== PROBLEM DETAILS ==
In the passage on Cassandra's decimal values, copy word for word the section starting at "However, all is" and ending at "number <= 2147483647)".

== DOCUMENT EXTRACT ==
What does all of this mean?
First, there is a smallest (closest to zero) representable value, which is the smallest integer (1) times the most negative scale (-2147483648
), so the smallest value is 10^-2147483648
.
There is no such limit for the largest representable value. The largest scale is 10^2147483647
but the unscaled value which this multiplies is an integer which can be arbitrarily large! However, there is a problem - for higher numbers we can no longer represent powers of ten efficiently. The number 10^3147483647
would need one billion digits to be represented, all of them but one are zero.
After all this is said, comes a question whether Cassandra actually use such high numbers. If you try to assign the puny 10^309
to a decimal column using the CQL command
INSERT INTO tab (p, dec) VALUES (0, 1e309)
the result is the mysterious message:
Failed parsing statement: [INSERT INTO tab (p, dec) VALUES (0, 1e309)] reason: NumberFormatException null
It turns out that this such a statement would fail for values over the maximum of a double value (a little over 1e308
), despite this statement not assigning a double at all!
However, all is not lost. It is possible to insert bigger numbers using a prepared statement. For example, using the Python CQL driver, one can do something like:
stmt = cql.prepare(f"INSERT INTO {table1} (p, dec) VALUES ({p}, ?)")
cql.execute(stmt, [Decimal('1e10000')])
and this works as expected.
As expected due to the explanation above 1e2147483647
works well.
So does 1e2147483648
.
The Cassandra Python driver has a bug if you try to even bigger exponents - e.g., if you try 1e2147483649
, it results in a mysterious error message from the Python driver:
E TypeError: Received an argument of invalid type for column "dec". Expected: <class 'cassandra.cqltypes.DecimalType'>, Got: <class 'decimal.Decimal'>; ('i' format requires -2147483648 <= number <= 2147483647)
But this is still not a limitation - you can write 10000e2147483648
and the result works, and means 1e2147483652
.
This demonstrates my claim above, that 1e2147483647
is not a hard limit, but still you'd be wise to limit yourself to that number if: 1. You want it to be easily represented in the Python driver, and 2. If you don't want such numbers with just one significant digit but large scale to take huge amount of memory.

== LISTED ENTRIES ==
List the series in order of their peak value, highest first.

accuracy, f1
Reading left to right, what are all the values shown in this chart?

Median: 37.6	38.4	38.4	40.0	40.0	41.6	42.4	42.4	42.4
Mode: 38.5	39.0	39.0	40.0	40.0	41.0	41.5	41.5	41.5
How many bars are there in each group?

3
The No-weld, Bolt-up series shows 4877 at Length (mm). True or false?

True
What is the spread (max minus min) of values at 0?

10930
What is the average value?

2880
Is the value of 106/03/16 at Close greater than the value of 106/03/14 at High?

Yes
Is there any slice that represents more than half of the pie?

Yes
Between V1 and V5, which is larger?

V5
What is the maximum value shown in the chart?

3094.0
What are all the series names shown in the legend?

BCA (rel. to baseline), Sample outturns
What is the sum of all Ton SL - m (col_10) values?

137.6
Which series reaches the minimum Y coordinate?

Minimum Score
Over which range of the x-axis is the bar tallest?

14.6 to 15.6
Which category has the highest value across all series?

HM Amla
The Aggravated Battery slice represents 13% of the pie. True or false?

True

== RESPONSE TO THE TASK ==
However, all is not lost. It is possible to insert bigger numbers using a prepared statement. For example, using the Python CQL driver, one can do something like:
stmt = cql.prepare(f"INSERT INTO {table1} (p, dec) VALUES ({p}, ?)")
cql.execute(stmt, [Decimal('1e10000')])
and this works as expected.
As expected due to the explanation above 1e2147483647
works well.
So does 1e2147483648
.
The Cassandra Python driver has a bug if you try to even bigger exponents - e.g., if you try 1e2147483649
, it results in a mysterious error message from the Python driver:
E TypeError: Received an argument of invalid type for column "dec". Expected: <class 'cassandra.cqltypes.DecimalType'>, Got: <class 'decimal.Decimal'>; ('i' format requires -2147483648 <= number <= 2147483647)